In the two years she’s led the group, the Service Desk, as one example, has supplemented support with the use of chatbots. Using a script for a bot to help customers solve some of the most common issues has given the Service Desk breathing room to alleviate some of the increased demand for customer support during the pandemic.

Ingrid Camacho with her wife, Felicita
Ingrid Camacho

More robust knowledge base

Also, the Service Desk has had more sophisticated technology and reporting since July 2019 with the University’s launch of ServiceNow as its primary ticketing software. The platform also automates other business and support processes. As part of ServiceNow, Service Desk staff and their customers also benefit from a more robust knowledge base of articles on the help.unc.edu support portal.

DIY desire

Customers increasingly want to solve tech issues themselves. “They don’t want to be hand held,” Camacho said. Instead of waiting on a chat or a phone call, many campus members feel it’s easier and faster to look up a solution online from a help document.

Chat became popular

Going back a few more years, the Service Desk rolled out chat as an additional way to communicate with and support customers.

“It was an immediate success, especially with students,” Camacho recalled.

Chat gave employees variety. No longer were they answering phones for eight or nine hours a day. Chat also helped increase the volume of help requests that the Service Desk could handle. “Chat is three-to-one on the phones,” Camacho said. You can talk to only one person at a time on the phone, but you can talk to three customers at a time on chat. “So, it’s very efficient.”

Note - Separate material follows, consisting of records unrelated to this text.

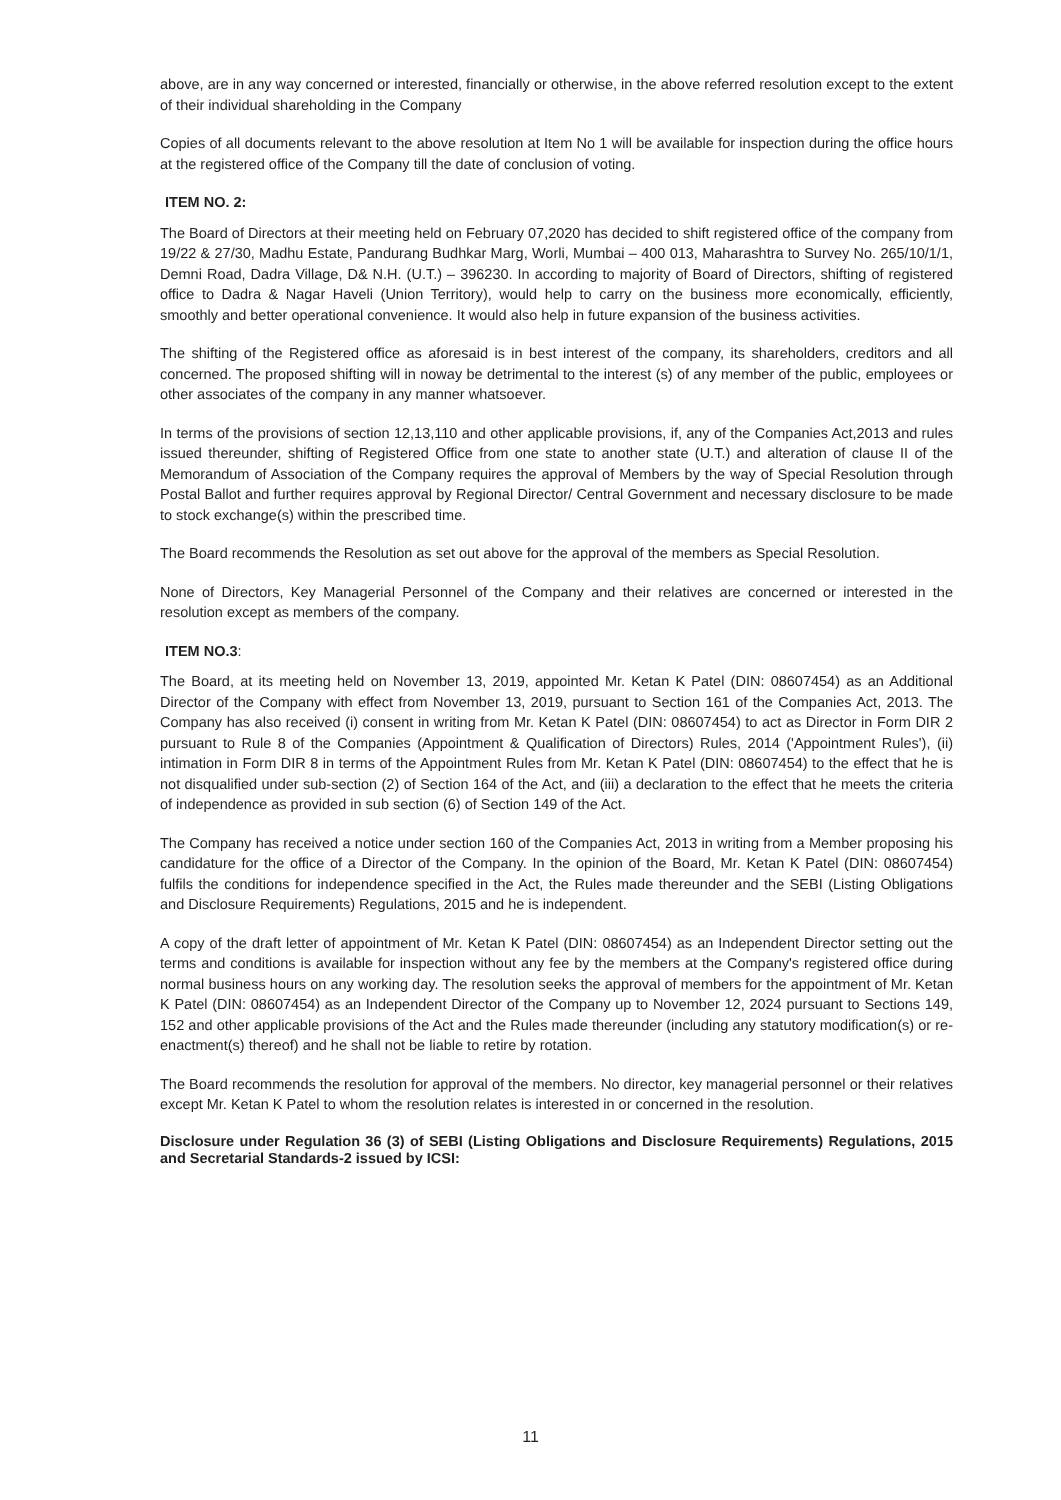above, are in any way concerned or interested, financially or otherwise, in the above referred resolution except to the extent of their individual shareholding in the Company
Copies of all documents relevant to the above resolution at Item No 1 will be available for inspection during the office hours at the registered office of the Company till the date of conclusion of voting.
ITEM NO. 2:
The Board of Directors at their meeting held on February 07,2020 has decided to shift registered office of the company from 19/22 & 27/30, Madhu Estate, Pandurang Budhkar Marg, Worli, Mumbai – 400 013, Maharashtra to Survey No. 265/10/1/1, Demni Road, Dadra Village, D& N.H. (U.T.) – 396230. In according to majority of Board of Directors, shifting of registered office to Dadra & Nagar Haveli (Union Territory), would help to carry on the business more economically, efficiently, smoothly and better operational convenience. It would also help in future expansion of the business activities.
The shifting of the Registered office as aforesaid is in best interest of the company, its shareholders, creditors and all concerned. The proposed shifting will in noway be detrimental to the interest (s) of any member of the public, employees or other associates of the company in any manner whatsoever.
In terms of the provisions of section 12,13,110 and other applicable provisions, if, any of the Companies Act,2013 and rules issued thereunder, shifting of Registered Office from one state to another state (U.T.) and alteration of clause II of the Memorandum of Association of the Company requires the approval of Members by the way of Special Resolution through Postal Ballot and further requires approval by Regional Director/ Central Government and necessary disclosure to be made to stock exchange(s) within the prescribed time.
The Board recommends the Resolution as set out above for the approval of the members as Special Resolution.
None of Directors, Key Managerial Personnel of the Company and their relatives are concerned or interested in the resolution except as members of the company.
ITEM NO.3:
The Board, at its meeting held on November 13, 2019, appointed Mr. Ketan K Patel (DIN: 08607454) as an Additional Director of the Company with effect from November 13, 2019, pursuant to Section 161 of the Companies Act, 2013. The Company has also received (i) consent in writing from Mr. Ketan K Patel (DIN: 08607454) to act as Director in Form DIR 2 pursuant to Rule 8 of the Companies (Appointment & Qualification of Directors) Rules, 2014 ('Appointment Rules'), (ii) intimation in Form DIR 8 in terms of the Appointment Rules from Mr. Ketan K Patel (DIN: 08607454) to the effect that he is not disqualified under sub-section (2) of Section 164 of the Act, and (iii) a declaration to the effect that he meets the criteria of independence as provided in sub section (6) of Section 149 of the Act.
The Company has received a notice under section 160 of the Companies Act, 2013 in writing from a Member proposing his candidature for the office of a Director of the Company. In the opinion of the Board, Mr. Ketan K Patel (DIN: 08607454) fulfils the conditions for independence specified in the Act, the Rules made thereunder and the SEBI (Listing Obligations and Disclosure Requirements) Regulations, 2015 and he is independent.
A copy of the draft letter of appointment of Mr. Ketan K Patel (DIN: 08607454) as an Independent Director setting out the terms and conditions is available for inspection without any fee by the members at the Company's registered office during normal business hours on any working day. The resolution seeks the approval of members for the appointment of Mr. Ketan K Patel (DIN: 08607454) as an Independent Director of the Company up to November 12, 2024 pursuant to Sections 149, 152 and other applicable provisions of the Act and the Rules made thereunder (including any statutory modification(s) or re-enactment(s) thereof) and he shall not be liable to retire by rotation.
The Board recommends the resolution for approval of the members. No director, key managerial personnel or their relatives except Mr. Ketan K Patel to whom the resolution relates is interested in or concerned in the resolution.
Disclosure under Regulation 36 (3) of SEBI (Listing Obligations and Disclosure Requirements) Regulations, 2015 and Secretarial Standards-2 issued by ICSI:
11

Call routing was significant

Another noteworthy advancement for the Service Desk, Camacho said, came a decade ago with the deployment of the cloud-based automatic call distribution (ACD). That enabled the Service Desk to route calls to the person who could best and most quickly solve the issue.

Before that, Camacho said, “we had no idea of who was calling the system” and what their issues were. In addition, call volume and issue tracking reports were very limited, expensive, and the Service Desk had to wait a month before receiving reports.

With the move to the cloud, the Service Desk gained additional digital tools that interacted with ACD and “we started getting the information we needed to make smart decisions.” By knowing how many people were calling and what they were calling about, the Service Desk could make better decisions about how to staff operations to support customers. In turn, that saved the University money.

Cutting the cord

Long before these advances, Camacho experienced the shift from Ethernet to wireless technology. Cutting the cord meant the Service Desk staff could take laptops to help customers outside. It also facilitated more collaboration and more discussions and learning about technology, she said.

Prognosticating

As for what lies ahead for the ITS Service Desk specifically or tech support as an industry, Camacho offers her predictions.

“A remote force is here to stay”, she said.

Automation and self-help tools, meanwhile, will expand. That’s what customers want and it’s a natural progression with advances in technology. Chat and email will dominate. Some of the largest tech brands don’t even offer phone support.

With more automation and self-service, tech support work forces will be smaller, Camacho forecasted, and they can be more proactive instead of always putting out proverbial fires.